%%

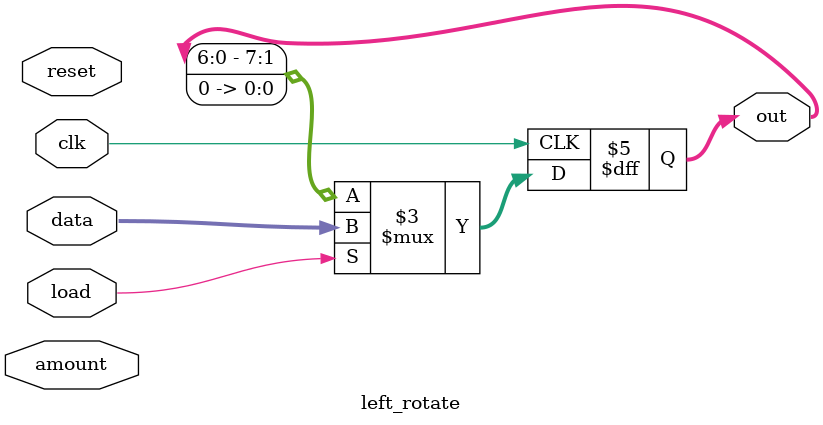
<source format=v>
module left_rotate(clk,reset,amount,data,load,out);
input clk,reset;
input [2:0] amount;
input [7:0] data;
input load;
output reg [7:0] out;
// when load is high, load data to out
// otherwise rotate the out register followed by left shift the out register by amount bits
always @(posedge clk)
	if (load) out<=data;
	else begin
	//$display("amount=%d",amount);
	//$display("out=%d",out);
	out<={out[6:0],1'b0};
	end
endmodule

</source>
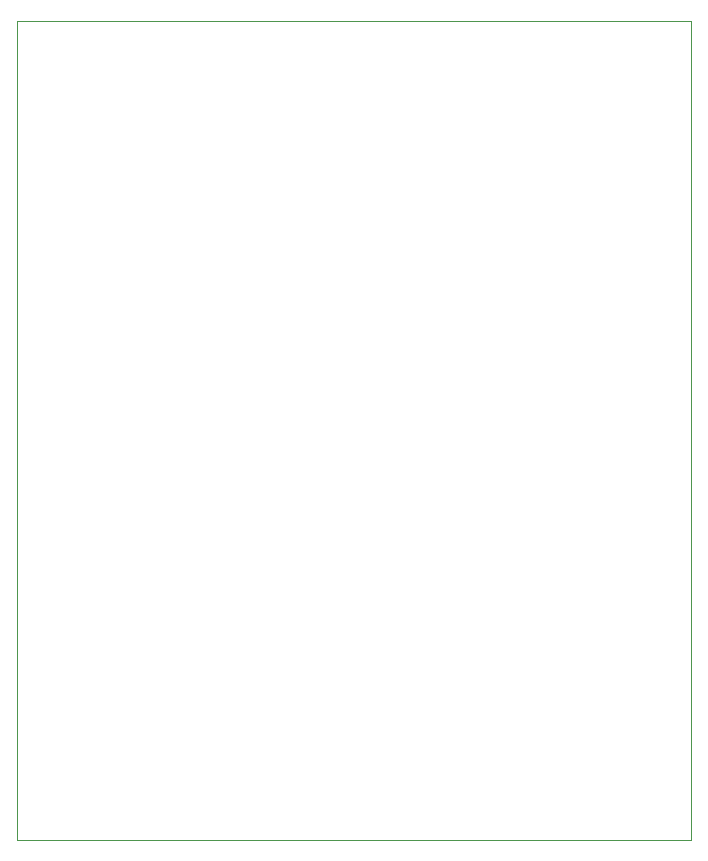
<source format=gm1>
%TF.GenerationSoftware,KiCad,Pcbnew,(6.0.10)*%
%TF.CreationDate,2023-01-17T15:39:30+01:00*%
%TF.ProjectId,kvm,6b766d2e-6b69-4636-9164-5f7063625858,v01*%
%TF.SameCoordinates,Original*%
%TF.FileFunction,Profile,NP*%
%FSLAX46Y46*%
G04 Gerber Fmt 4.6, Leading zero omitted, Abs format (unit mm)*
G04 Created by KiCad (PCBNEW (6.0.10)) date 2023-01-17 15:39:30*
%MOMM*%
%LPD*%
G01*
G04 APERTURE LIST*
%TA.AperFunction,Profile*%
%ADD10C,0.100000*%
%TD*%
G04 APERTURE END LIST*
D10*
X116713000Y-39370000D02*
X59690000Y-39370000D01*
X59690000Y-39370000D02*
X59690000Y-108712000D01*
X59690000Y-108712000D02*
X116713000Y-108712000D01*
X116713000Y-108712000D02*
X116713000Y-39370000D01*
M02*

</source>
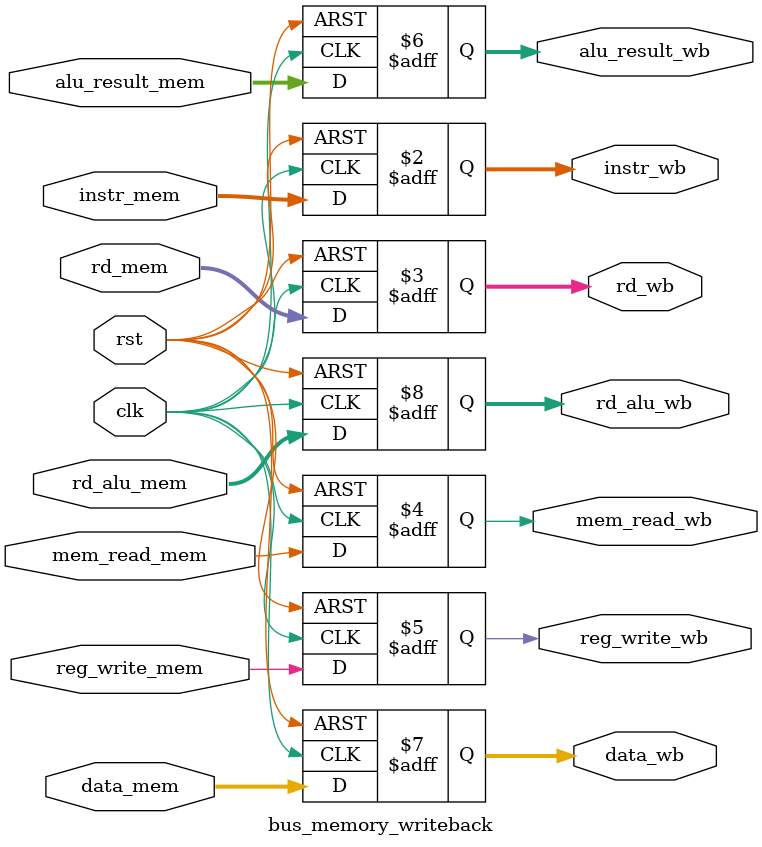
<source format=v>
module bus_memory_writeback (
    input clk,                  // Clock signal
    input rst,                  // Reset signal
    input [31:0] instr_mem,     // Instruction from MEM stage
    input [4:0] rd_mem,         // Destination register from MEM stage
    input mem_read_mem,         // Memory read control from MEM stage
    input reg_write_mem,        // Register write control from MEM stage
    input [31:0] alu_result_mem, // ALU result from MEM stage
    input [31:0] data_mem,      // Data read from memory
    input [4:0] rd_alu_mem,     // Destination register from ALU operation in MEM stage
    output reg [31:0] instr_wb, // Instruction to WB stage
    output reg [4:0] rd_wb,     // Destination register to WB stage
    output reg mem_read_wb,    // Memory read control to WB stage
    output reg reg_write_wb,   // Register write control to WB stage
    output reg [31:0] alu_result_wb, // ALU result to WB stage
    output reg [31:0] data_wb,  // Data to be written back
    output reg [4:0] rd_alu_wb  // Destination register from ALU operation in WB stage
);

    always @(posedge clk or posedge rst) begin
        if (rst)
            begin
                instr_wb <= 32'b0;
                rd_wb <= 5'b0;
                mem_read_wb <= 1'b0;
                reg_write_wb <= 1'b0;
                alu_result_wb <= 32'b0;
                data_wb <= 32'b0;
                rd_alu_wb <= 5'b0;
            end
        else
            begin
                instr_wb <= instr_mem;
                rd_wb <= rd_mem;
                mem_read_wb <= mem_read_mem;
                reg_write_wb <= reg_write_mem;
                alu_result_wb <= alu_result_mem;
                data_wb <= data_mem;
                rd_alu_wb <= rd_alu_mem;
            end
    end

endmodule

</source>
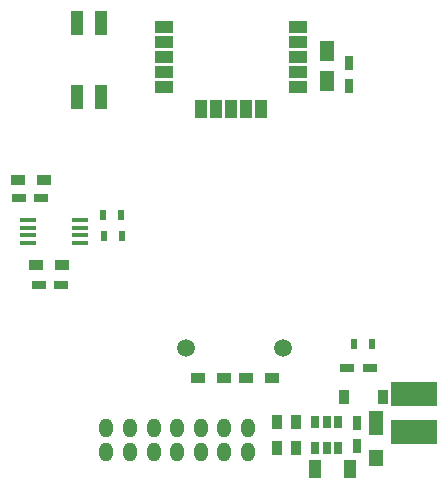
<source format=gts>
G04 #@! TF.GenerationSoftware,KiCad,Pcbnew,(2017-11-08 revision cd21218)-HEAD*
G04 #@! TF.CreationDate,2018-05-28T17:08:36+03:00*
G04 #@! TF.ProjectId,livolo_1_channel_1way_eu_switch,6C69766F6C6F5F315F6368616E6E656C,rev?*
G04 #@! TF.SameCoordinates,Original*
G04 #@! TF.FileFunction,Soldermask,Top*
G04 #@! TF.FilePolarity,Negative*
%FSLAX46Y46*%
G04 Gerber Fmt 4.6, Leading zero omitted, Abs format (unit mm)*
G04 Created by KiCad (PCBNEW (2017-11-08 revision cd21218)-HEAD) date Mon May 28 17:08:36 2018*
%MOMM*%
%LPD*%
G01*
G04 APERTURE LIST*
%ADD10O,1.200000X1.600000*%
%ADD11R,1.000000X2.000000*%
%ADD12R,4.000000X2.000000*%
%ADD13R,1.200000X2.000000*%
%ADD14R,1.200000X1.400000*%
%ADD15R,0.900000X1.200000*%
%ADD16R,0.650000X1.060000*%
%ADD17C,1.500000*%
%ADD18R,1.200000X0.750000*%
%ADD19R,0.750000X1.200000*%
%ADD20R,1.200000X0.900000*%
%ADD21R,0.500000X0.900000*%
%ADD22R,1.260000X1.750000*%
%ADD23R,1.000000X1.600000*%
%ADD24R,1.450000X0.450000*%
%ADD25C,0.600000*%
%ADD26R,1.500000X1.000000*%
%ADD27R,1.000000X1.500000*%
G04 APERTURE END LIST*
D10*
X143650000Y-107550000D03*
X143650000Y-109550000D03*
X141650000Y-107550000D03*
X141650000Y-109550000D03*
X139650000Y-107550000D03*
X139650000Y-109550000D03*
X137650000Y-107550000D03*
X137650000Y-109550000D03*
X135650000Y-107550000D03*
X135650000Y-109550000D03*
X133650000Y-107550000D03*
X133650000Y-109550000D03*
X131650000Y-107550000D03*
X131650000Y-109550000D03*
D11*
X129200000Y-79525000D03*
X129200000Y-73275000D03*
X131200000Y-79525000D03*
X131200000Y-73275000D03*
D12*
X157700000Y-104650000D03*
X157700000Y-107900000D03*
D13*
X154500000Y-107100000D03*
D14*
X154500000Y-110100000D03*
D15*
X146100000Y-107000000D03*
X146100000Y-109200000D03*
D16*
X150300000Y-109200000D03*
X151250000Y-109200000D03*
X149350000Y-109200000D03*
X149350000Y-107000000D03*
X150300000Y-107000000D03*
X151250000Y-107000000D03*
D17*
X146600000Y-100800000D03*
X138400000Y-100800000D03*
D18*
X153950000Y-102500000D03*
X152050000Y-102500000D03*
D19*
X152900000Y-109050000D03*
X152900000Y-107150000D03*
D15*
X155050000Y-104900000D03*
X151750000Y-104900000D03*
X147700000Y-109200000D03*
X147700000Y-107000000D03*
D20*
X139400000Y-103300000D03*
X141600000Y-103300000D03*
X145700000Y-103300000D03*
X143500000Y-103300000D03*
D21*
X152650000Y-100400000D03*
X154150000Y-100400000D03*
D22*
X150300000Y-75625000D03*
X150300000Y-78175000D03*
D19*
X152200000Y-78550000D03*
X152200000Y-76650000D03*
D23*
X152300000Y-111000000D03*
X149300000Y-111000000D03*
D18*
X125950000Y-95400000D03*
X127850000Y-95400000D03*
X126150000Y-88100000D03*
X124250000Y-88100000D03*
D21*
X131400000Y-89500000D03*
X132900000Y-89500000D03*
X132950000Y-91300000D03*
X131450000Y-91300000D03*
D20*
X127900000Y-93700000D03*
X125700000Y-93700000D03*
X126350000Y-86500000D03*
X124150000Y-86500000D03*
D24*
X125000000Y-91875000D03*
X125000000Y-91225000D03*
X125000000Y-90575000D03*
X125000000Y-89925000D03*
X129400000Y-89925000D03*
X129400000Y-90575000D03*
X129400000Y-91225000D03*
X129400000Y-91875000D03*
D25*
X136570000Y-78630000D03*
X136570000Y-77360000D03*
X136570000Y-76090000D03*
X136570000Y-74820000D03*
X136570000Y-73550000D03*
X144720000Y-80620000D03*
X143450000Y-80620000D03*
X142180000Y-80620000D03*
X140910000Y-80620000D03*
X139640000Y-80620000D03*
X147910000Y-78630000D03*
X147910000Y-77360000D03*
X147910000Y-76090000D03*
X147910000Y-74820000D03*
D26*
X147860000Y-73550000D03*
X147860000Y-74820000D03*
X147860000Y-76090000D03*
X147860000Y-77360000D03*
X147860000Y-78630000D03*
D27*
X139640000Y-80570000D03*
X140910000Y-80570000D03*
X142180000Y-80570000D03*
X143450000Y-80570000D03*
X144720000Y-80570000D03*
D26*
X136520000Y-74820000D03*
X136520000Y-77360000D03*
X136520000Y-76090000D03*
X136520000Y-78630000D03*
X136520000Y-73550000D03*
D25*
X147910000Y-73550000D03*
M02*

</source>
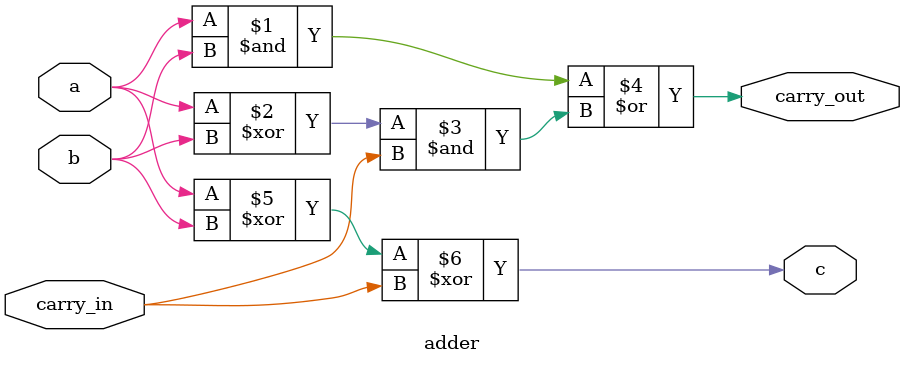
<source format=v>
module adder(
    input a,
    input b,
    input carry_in,
    output c,
    output carry_out
);

assign carry_out = (a & b) | ((a ^ b) & carry_in);
assign c = (a ^ b) ^ carry_in;

endmodule

</source>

%%

• What is needed
Some lines in the material contain "assign". Show all of them.

• Exercise answer
assign carry_out = (a & b) | ((a ^ b) & carry_in);
assign c = (a ^ b) ^ carry_in;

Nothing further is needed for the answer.